Increasingly, pharma and biotech companies are looking towards personalized medicine to guide their portfolios, developing therapies designed to address the needs of individual patient populations.
Nanobiotix (EMA:NANO) has chosen to look in the other direction, according to co-founder & CEO Laurent Levy.
“What we have done in our company is trying to go for the opposite: to find 1 product that could potentially help millions of patients,” Levy told Drug Delivery Business News.
The Paris-based company is testing its NanoXray technology in an array of cancer types – from soft tissue sarcoma to liver cancer. The company has 7 on-going clinical trials across Europe, the U.S. and 2 countries in Asia, Levy said.
This month, Nanobiotix touted data from its Phase I/II head and neck cancer trial at the American Society of Clinical Oncology meeting.
The study enrolled patients ages 70 or older with advanced stage III/IV cancer. After treatment with Nanobiotix’s nanoparticle product, NBTXR3, 7 out of 9 patients had a complete response at the 10% dose level. Also, the candidate demonstrated a strong safety profile, with no adverse treatment-related events.
After 12 months of follow-up, none of the patients treated at the high dose of NBTXR3 have relapsed, Levy said.

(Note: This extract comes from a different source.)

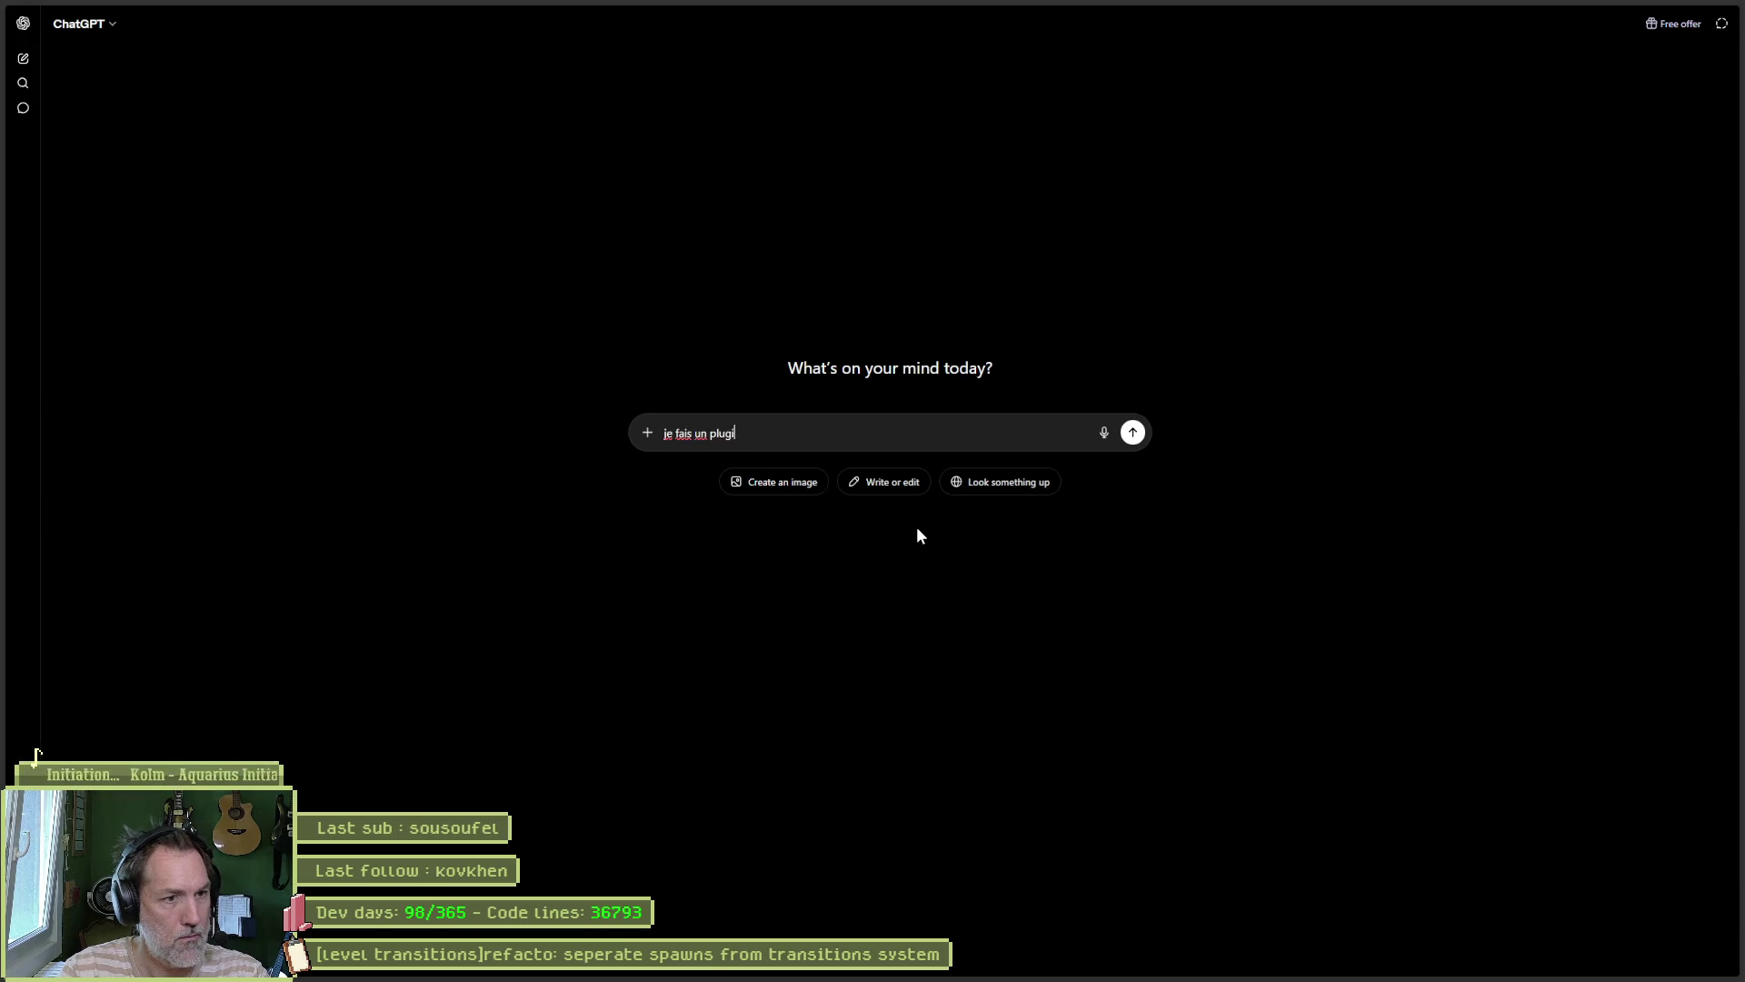
text(n pou)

The company’s platform technology was designed to boost the effects of radiotherapy within cancerous tissue without increasing the dose of radiation that healthy tissue is exposed to during treatment.
The nanoparticle treatment can be either locally injected or administered systemically, at which point it accumulates in the cancerous tissue. When it’s exposed to ionizing radiation, the nanoparticles generate massive amounts of electrons, amplifying the dose of energy within the tumor.
“The product is meant to increase the dose within the tumor without increasing the dose in surrounding tissue,” Levy said.
From day 1 of the treatment until the end of radiotherapy, the amplified energy stays within the tumor.
Also at ASCO, the company highlighted data from a 26-patient Phase II/III trial in soft tissue sarcoma. The data showed that radiotherapy-nanoparticle combo can switch “cold” tumors to “hot” tumors, rendering them vulnerable to a patient’s immune system.
Levy said the company hopes to win its 1st European approval in soft tissue sarcoma by the end of 2017.
“We may have 1 of those rare products in oncology where you could have something that will impact survival, quality of life and good, if not excellent, safety.”